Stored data
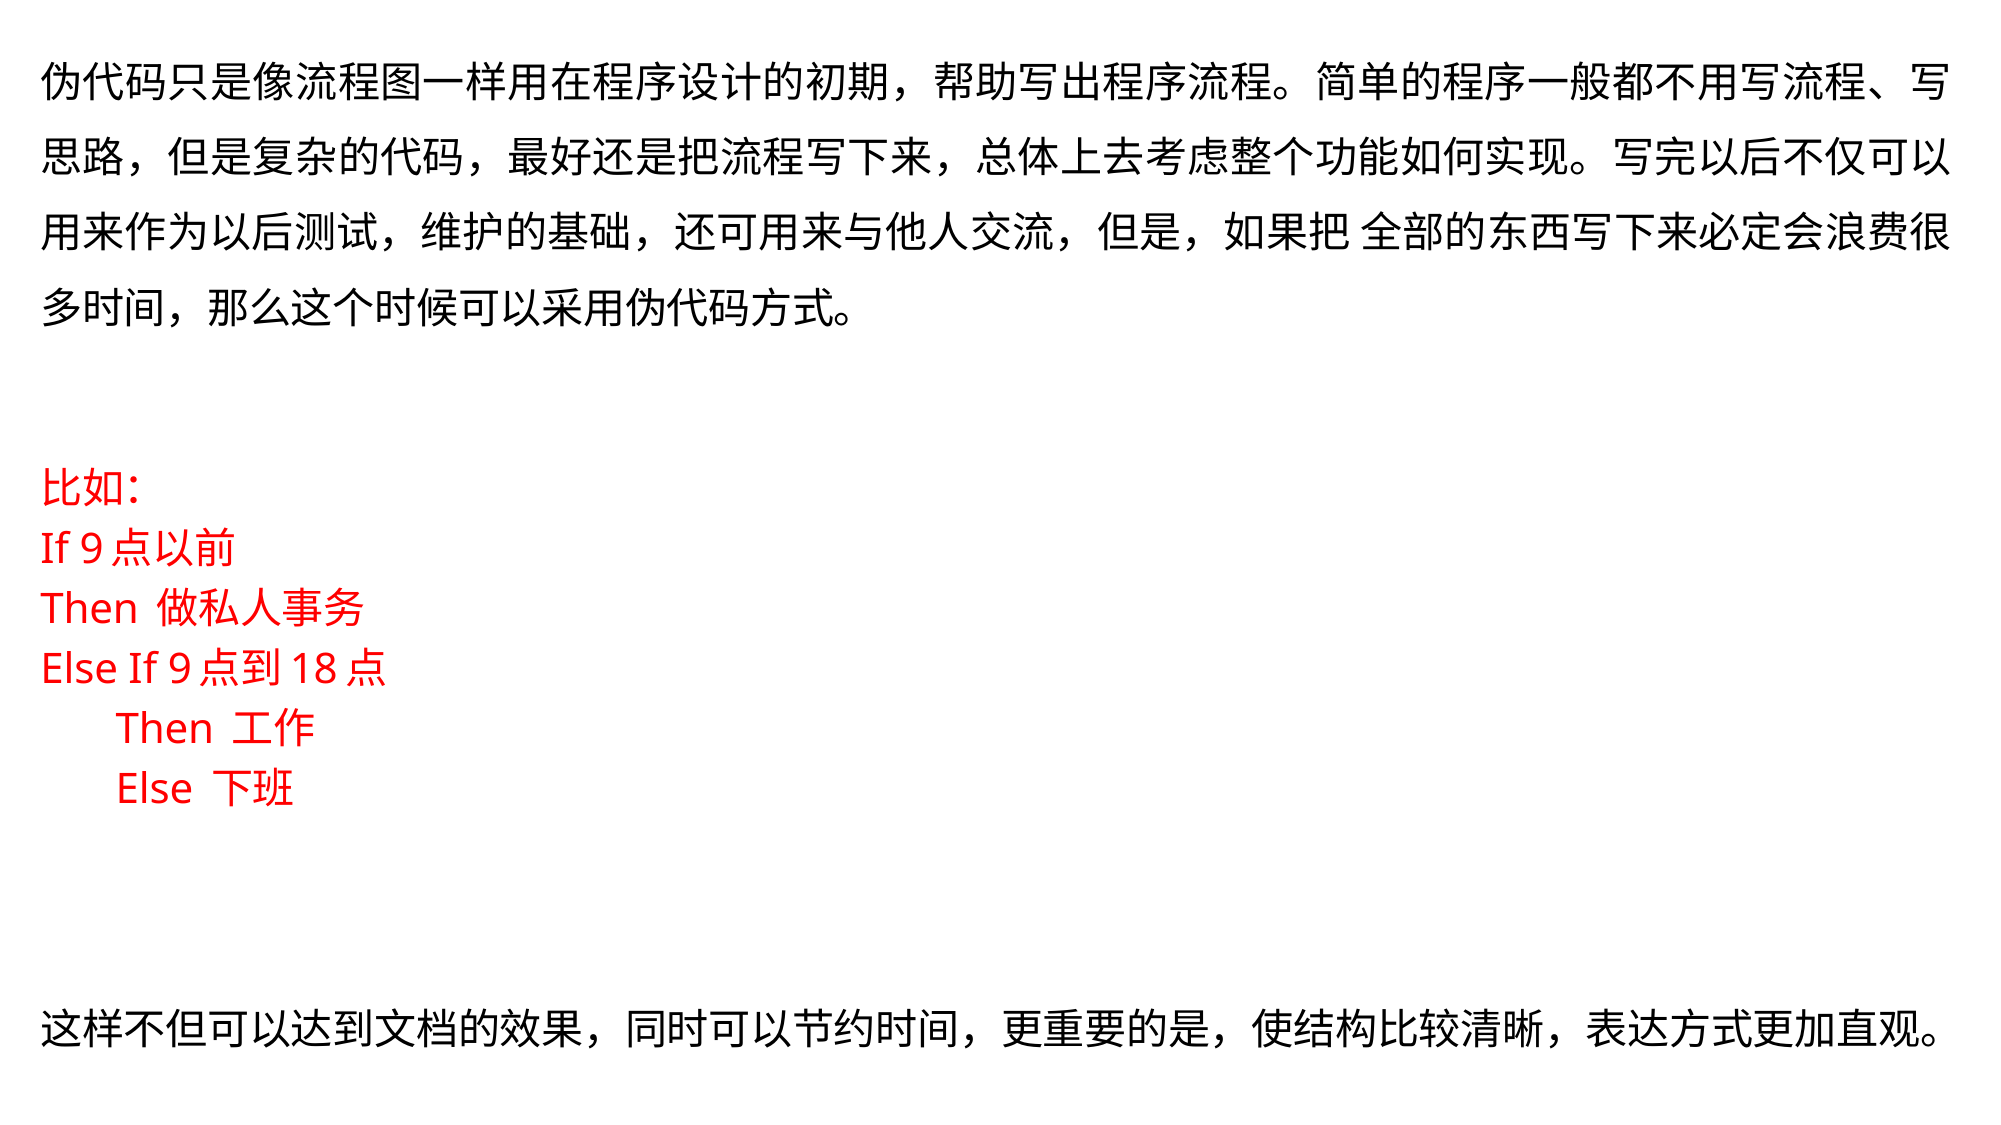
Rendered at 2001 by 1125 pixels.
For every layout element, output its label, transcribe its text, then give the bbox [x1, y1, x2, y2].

list 伪代码只是像流程图一样用在程序设计的初期，帮助写出程序流程。简单的程序一般都不用写流程、写思路，但是复杂的代码，最好还是把流程写下来，总体上去考虑整个功能如何实现。写完以后不仅可以用来作为以后测试，维护的基础，还可用来与他人交流，但是，如果把 全部的东西写下来必定会浪费很多时间，那么这个时候可以采用伪代码方式。 比如： If 9点以前 Then 做私人事务 Else If 9点到18点 Then 工作 Else 下班 这样不但可以达到文档的效果，同时可以节约时间，更重要的是，使结构比较清晰，表达方式更加直观。 [25, 22, 1967, 1110]
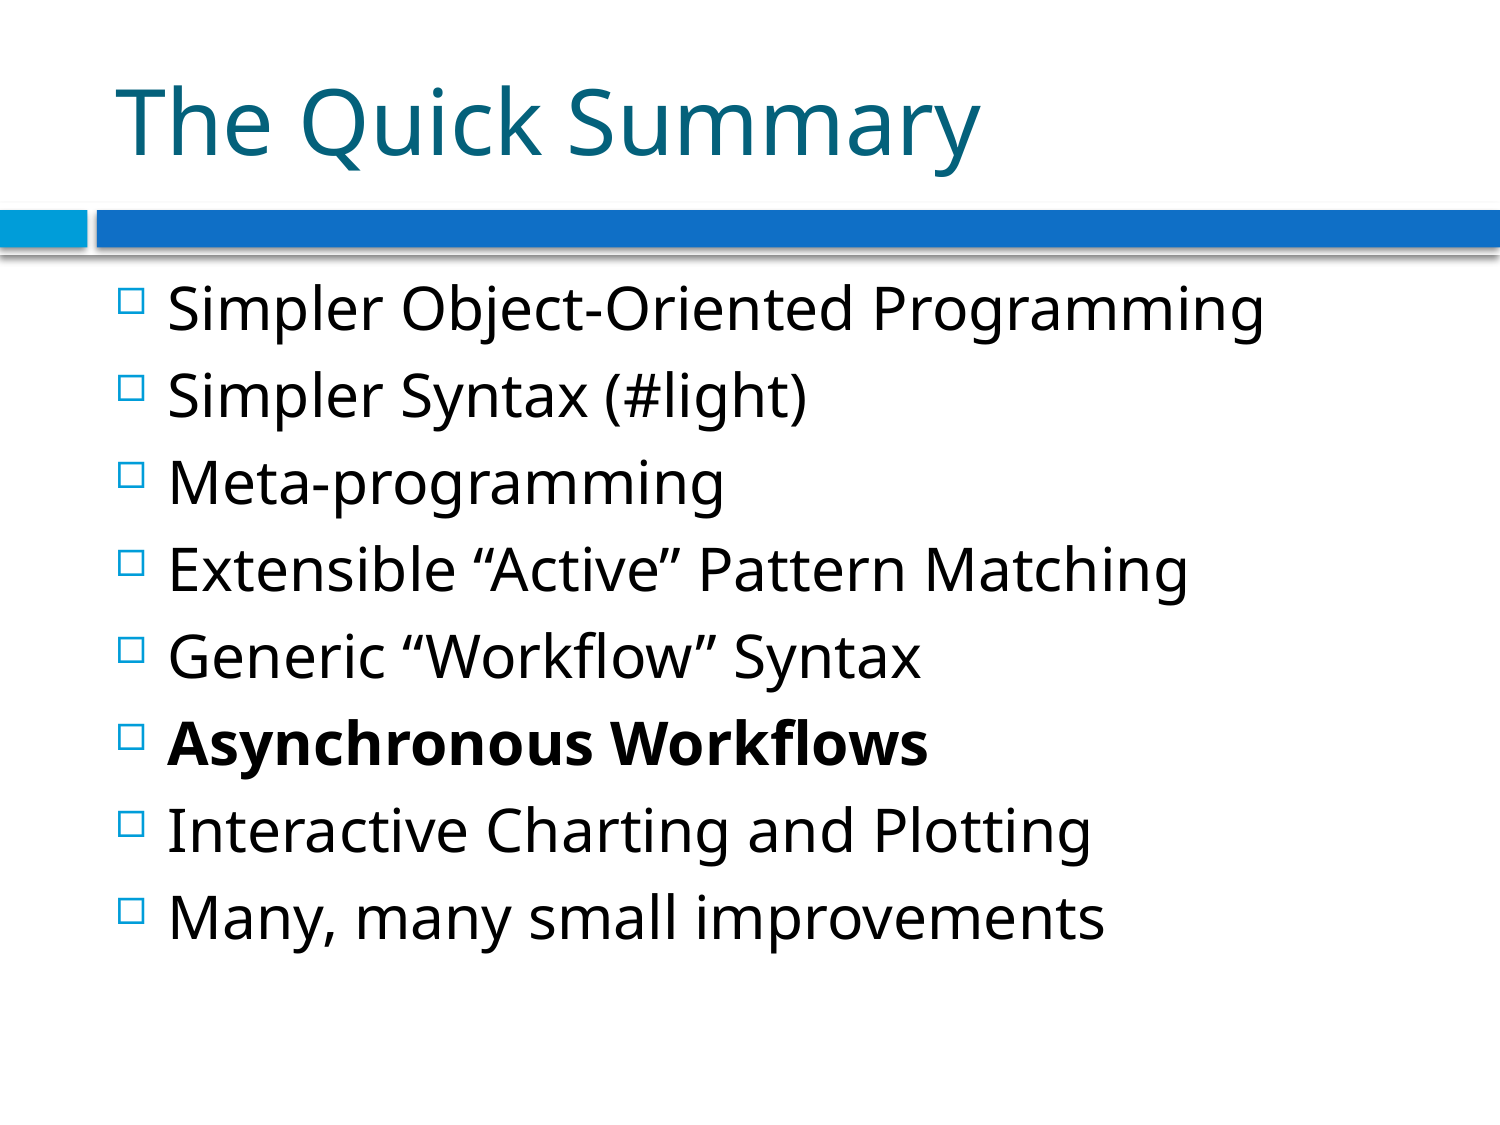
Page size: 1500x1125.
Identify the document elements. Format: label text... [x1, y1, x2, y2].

title The Quick Summary [100, 37, 1438, 200]
list Simpler Object-Oriented Programming Simpler Syntax (#light) Meta-programming Extensible “Active” Pattern Matching Generic “Workflow” Syntax Asynchronous Workflows Interactive Charting and Plotting Many, many small improvements [100, 262, 1438, 1000]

* Work request
Retype each record exactly as it stands, but do not include the pictures.

* Task answer
Rendered at 2001 by 1125 pixels.
For every layout element, output its label, transcribe its text, then give the bbox [x1, y1, x2, y2].

list 伪代码只是像流程图一样用在程序设计的初期，帮助写出程序流程。简单的程序一般都不用写流程、写思路，但是复杂的代码，最好还是把流程写下来，总体上去考虑整个功能如何实现。写完以后不仅可以用来作为以后测试，维护的基础，还可用来与他人交流，但是，如果把 全部的东西写下来必定会浪费很多时间，那么这个时候可以采用伪代码方式。 比如： If 9点以前 Then 做私人事务 Else If 9点到18点 Then 工作 Else 下班 这样不但可以达到文档的效果，同时可以节约时间，更重要的是，使结构比较清晰，表达方式更加直观。 [25, 22, 1967, 1110]
Page size: 1500x1125.
Identify the document elements. Format: label text... [x1, y1, x2, y2].

title The Quick Summary [100, 37, 1438, 200]
list Simpler Object-Oriented Programming Simpler Syntax (#light) Meta-programming Extensible “Active” Pattern Matching Generic “Workflow” Syntax Asynchronous Workflows Interactive Charting and Plotting Many, many small improvements [100, 262, 1438, 1000]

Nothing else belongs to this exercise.